Text for analysis =
Motor vehicle with electronic image transfer system

Abstract

An image transfer system for motor vehicles with an electronic image acquisition, e.g., a video camera, which encompasses a specific luminance dynamic range (01) between a minimum value and maximum value (Kmin, Kmax), an electronic image display unit, e.g., a display, which encompasses a specific luminance dynamic range (02) between a minimum value and a maximum value (Dmin, Dmax), and an image processing unit. The processing unit prepares image signals generated by the image acquisition unit for the image display unit in such a way as to image the luminance dynamic range (01) of the image acquisition unit onto the luminance dynamic range (02) of the image display unit. At least one acquisition threshold (Ks) and a display threshold (Ds) are filed in the image processing unit, enabling a selective contrast spread during image processing.

Description

FIELD OF THE INVENTION

[0001] The invention relates to an image transfer system for motor vehicles with an electronic image acquisition unit, e.g., a video camera, which encompasses a specific luminance dynamic range between a minimum value and maximum value an electronic image display unit, e.g., a display, which encompasses a specific luminance dynamic range between a minimum value and a maximum value, and an image processing unit, in which the image signals generated by the image acquisition unit for the image display unit are prepared in such a way as to image the luminance dynamic range of the image acquisition unit onto the luminance dynamic range of the image display unit.

BACKGROUND OF THE INVENTION

[0002] Generic image transfer systems for motor vehicles are known in the art, and used as parking aids, for example. In these image transfer systems, a certain segment of the environment, for example on the vehicle tail, is recorded with an image acquisition unit, e.g., a video camera, and relayed to an image-processing unit. In the image-processing unit, the image signals are prepared in such a way that the recorded images can be displayed on an image display unit, e. g., a video display in the interior of the vehicle.

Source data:

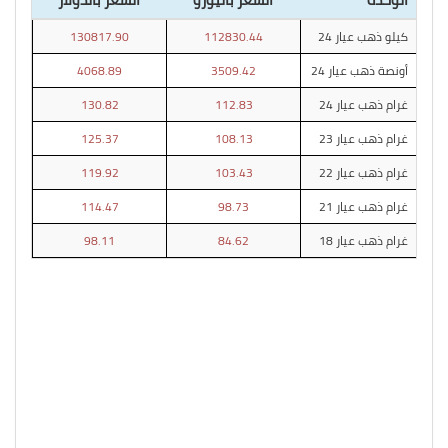
كيلو ذهب عيار 24
112830.44
130817.90
أونصة ذهب عيار 24
3509.42
4068.89
غرام ذهب عيار 24
112.83
130.82
غرام ذهب عيار 23
108.13
125.37
غرام ذهب عيار 22
103.43
119.92
غرام ذهب عيار 21
98.73
114.47
غرام ذهب عيار 18
84.62
98.11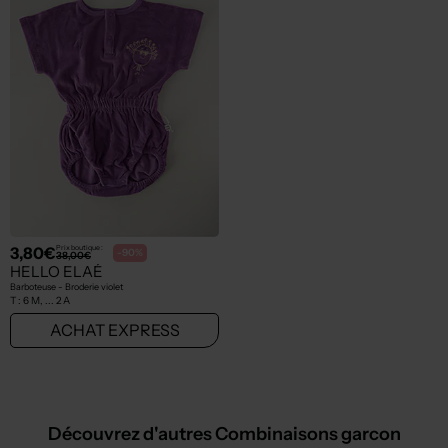
3,80€
Prix boutique :
-90%
38,00€
HELLO ELAÉ
Barboteuse - Broderie violet
T :
6 M, ... 2 A
ACHAT EXPRESS
Découvrez d'autres Combinaisons garcon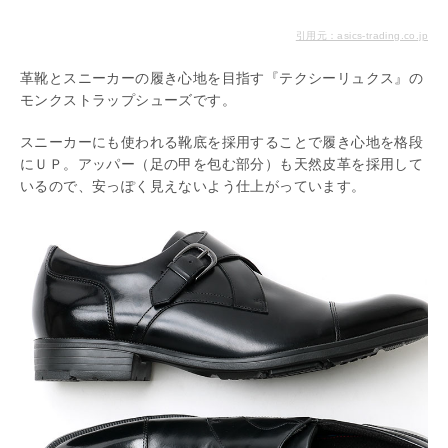
引用元：asics-trading.co.jp
革靴とスニーカーの履き心地を目指す『テクシーリュクス』の
モンクストラップシューズです。
スニーカーにも使われる靴底を採用することで履き心地を格段
にＵＰ。アッパー（足の甲を包む部分）も天然皮革を採用して
いるので、安っぽく見えないよう仕上がっています。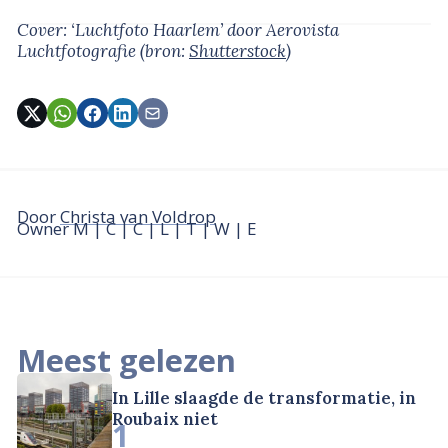
Cover: ‘Luchtfoto Haarlem’
door Aerovista
Luchtfotografie
(bron:
Shutterstock
)
Door
Christa van Voldrop
Owner M | C | C | L | T | W | E
Meest gelezen
In Lille slaagde de transformatie, in
Roubaix niet
1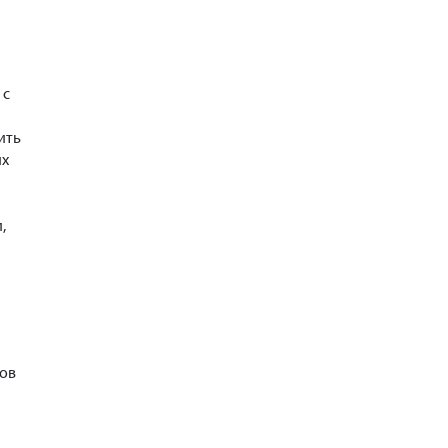
 с
ить
их
,
нов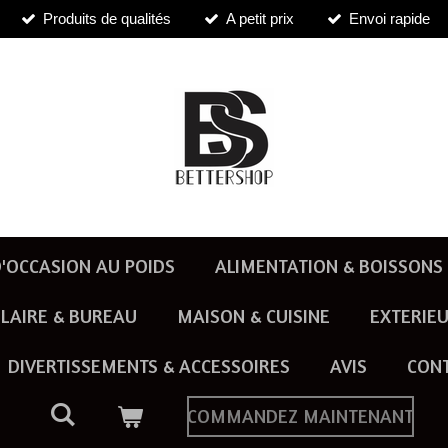
Produits de qualités
A petit prix
Envoi rapide
'OCCASION AU POIDS
ALIMENTATION & BOISSONS
LAIRE & BUREAU
MAISON & CUISINE
EXTERIEU
DIVERTISSEMENTS & ACCESSOIRES
AVIS
CON
COMMANDEZ MAINTENANT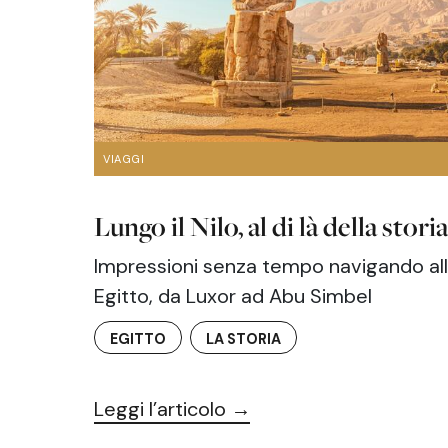
VIAGGI
Lungo il Nilo, al di là della stori
Impressioni senza tempo navigando all
Egitto, da Luxor ad Abu Simbel
EGITTO
LA STORIA
Leggi l’articolo →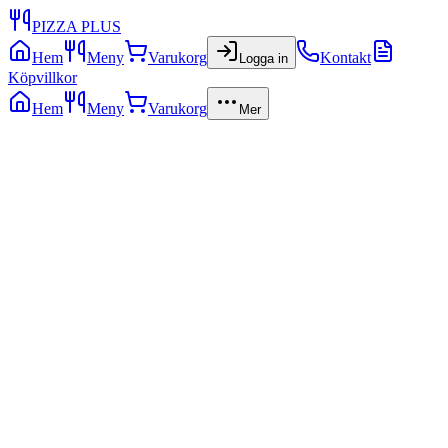
PIZZA PLUS
Hem
Meny
Varukorg
Kontakt
Logga in
Köpvillkor
Hem
Meny
Varukorg
Mer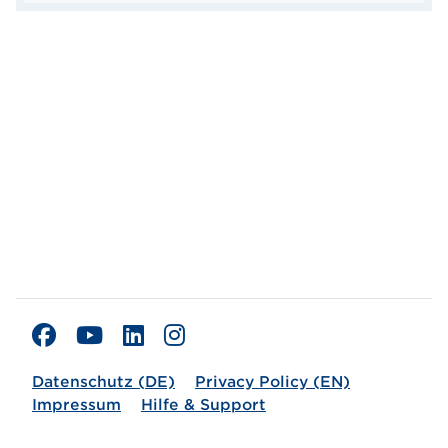
Datenschutz (DE)
Privacy Policy (EN)
Impressum
Hilfe & Support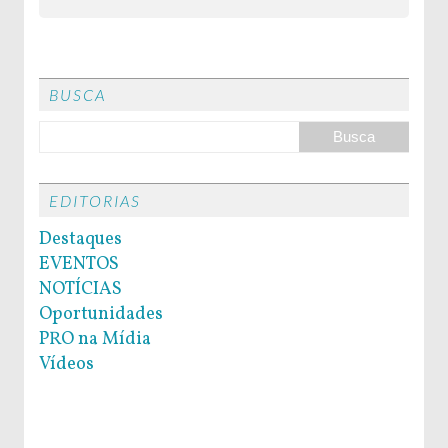
BUSCA
EDITORIAS
Destaques
EVENTOS
NOTÍCIAS
Oportunidades
PRO na Mídia
Vídeos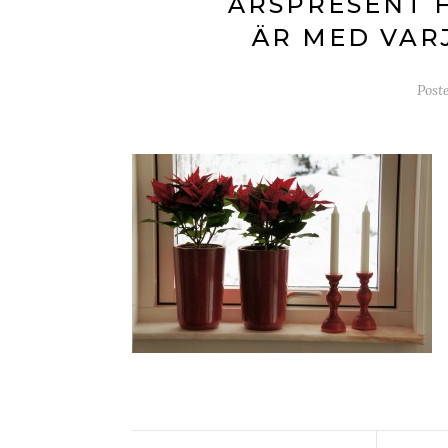
ÅRSPRESENT F
ÄR MED VARJ
Post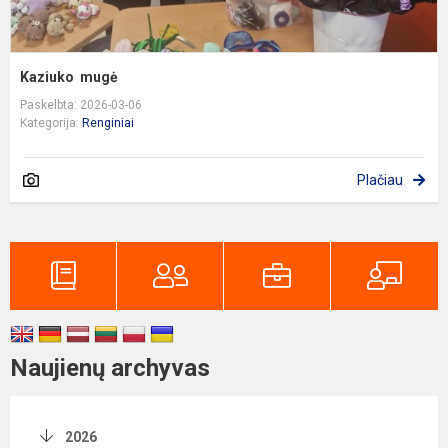
Kaziuko mugė
Paskelbta: 2026-03-06
Kategorija:
Renginiai
Plačiau
Naujienų archyvas
2026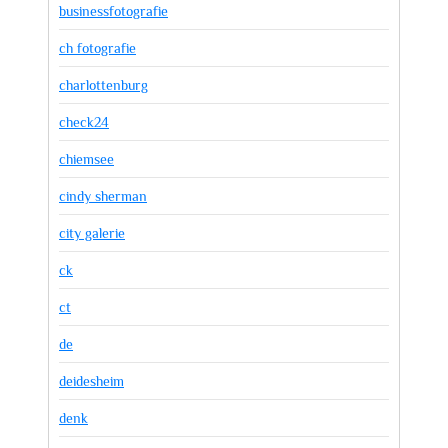
businessfotografie
ch fotografie
charlottenburg
check24
chiemsee
cindy sherman
city galerie
ck
ct
de
deidesheim
denk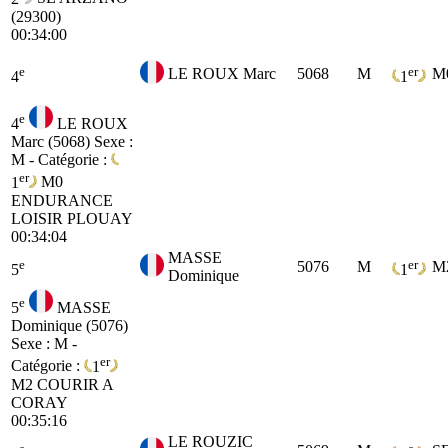
(29300)
00:34:00
e
er
LE ROUX Marc
5068
M
M
4
1
e
4
LE ROUX
Marc (5068)
Sexe :
M - Catégorie :
er
1
M0
ENDURANCE
LOISIR PLOUAY
00:34:04
MASSE
e
er
5076
M
M
5
1
Dominique
e
5
MASSE
Dominique (5076)
Sexe : M -
er
Catégorie :
1
M2
COURIR A
CORAY
00:35:16
LE ROUZIC
e
e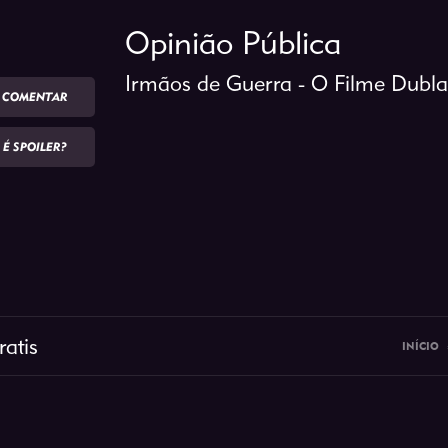
Opinião Pública
Irmãos de Guerra - O Filme Dubl
COMENTAR
É SPOILER?
ratis
INÍCIO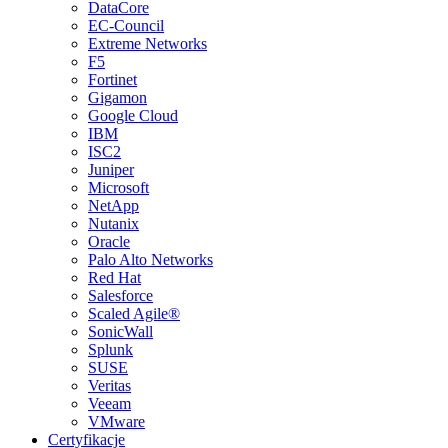
DataCore
EC-Council
Extreme Networks
F5
Fortinet
Gigamon
Google Cloud
IBM
ISC2
Juniper
Microsoft
NetApp
Nutanix
Oracle
Palo Alto Networks
Red Hat
Salesforce
Scaled Agile®
SonicWall
Splunk
SUSE
Veritas
Veeam
VMware
Certyfikacje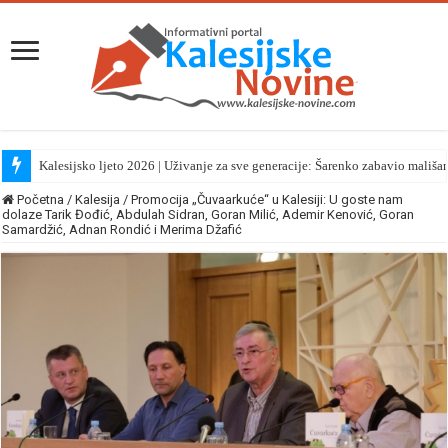
Kalesijsko ljeto 2026 | Uživanje za sve generacije: Šarenko zabavio mališa
Početna
/
Kalesija
/
Promocija „Čuvaarkuće“ u Kalesiji: U goste nam
dolaze Tarik Đođić, Abdulah Sidran, Goran Milić, Ademir Kenović, Goran
Samardžić, Adnan Rondić i Merima Džafić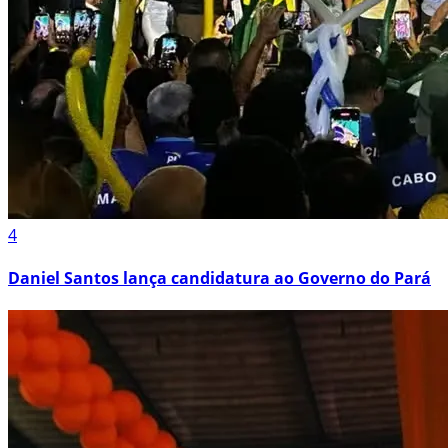
4
Daniel Santos lança candidatura ao Governo do Pará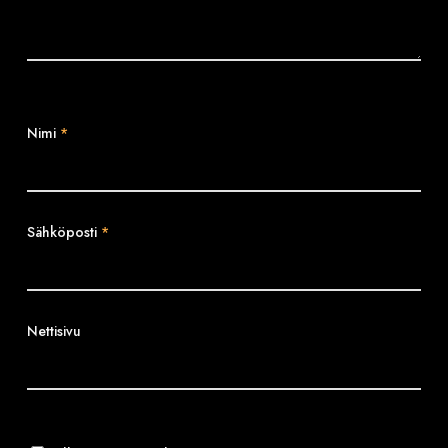
Nimi
*
Sähköposti
*
Nettisivu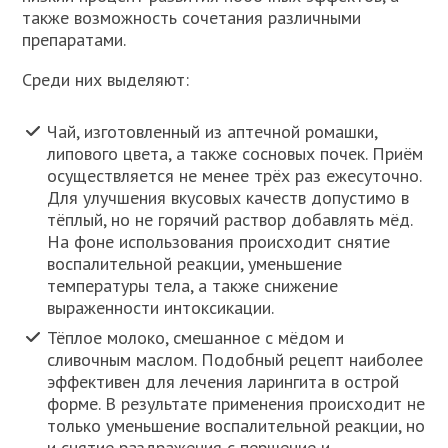
также возможность сочетания различными
препаратами.
Среди них выделяют:
Чай, изготовленный из аптечной ромашки,
липового цвета, а также сосновых почек. Приём
осуществляется не менее трёх раз ежесуточно.
Для улучшения вкусовых качеств допустимо в
тёплый, но не горячий раствор добавлять мёд.
На фоне использования происходит снятие
воспалительной реакции, уменьшение
температуры тела, а также снижение
выраженности интоксикации.
Тёплое молоко, смешанное с мёдом и
сливочным маслом. Подобный рецепт наиболее
эффективен для лечения ларингита в острой
форме. В результате применения происходит не
только уменьшение воспалительной реакции, но
и снятие раздражения с першение и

Work request 1 = In the image transfer system description, which thresholds are filed in the image processing unit to enable a selective contrast spread?
Work request 2 = Write the next part of the image transfer system description, beginning after its last sentence.

Final answer 1 = At least one acquisition threshold (Ks) and a display threshold (Ds).

Final answer 2 =
[0003] One problem in such image transfer systems is that the image acquisition unit and image display unit encompass different luminance dynamic ranges. The video cameras available today can have a luminance dynamic range of up to 60 dB, in special cameras even up to 120 dB. By contrast, the luminance dynamic range that can be displayed with commercially available video displays is generally lower, ranging only from 20 to 30 dB. Since the luminance dynamic ranges of the image acquisition unit and image display unit are imaged one onto the other, this difference in luminance dynamic ranges flattens the contrast when displaying the images. This flattened contrast becomes a problem in particular if spotlights are present in the recorded observation area, e. g., caused by sunlight or headlights. The flattened contrast makes it impossible to discern any more contrasts and details in the images displayed in these cases. Rather, only the spotlights are clearly displayed, while the remaining environment is displayed as a weakly contrasted background.

[0004] From WO 99/33684 there is known an electronic image transfer system for motor vehicles. The images recorded by a digital camera are processed in a microprocessor and then displayed for the driver on a display.

SUMMARY OF THE INVENTION

[0005] The primary object of this invention is to provide a motor vehicle with an image transfer system that overcomes the shortcomings of the known prior art.

[0006] According to the invention an image transfer system for motor vehicles is provided with an electronic image acquisition unit, e.g., a video camera, which encompasses a specific luminance dynamic range between a minimum value and maximum value an electronic image display unit, e.g., a display, which encompasses a specific luminance dynamic range between a minimum value and a maximum value, and an image processing unit. The image processing unit prepares the image signals generated by the image acquisition unit for the image display unit in such a way as to image the luminance dynamic range of the image acquisition unit onto the luminance dynamic range of the image display unit. At least one acquisition threshold and a display threshold are filed in (provided to) the image processing unit. The value range of the image acquisition unit, which lies between a minimum and another value is imaged onto the value range of the image display unit. The value range of the image display unit lies between a mnimum and some value. The image range of the image acquisition unit, which lies between some value and a maximum is imaged onto the value range of the image display unit, which lies between some value and a maximum.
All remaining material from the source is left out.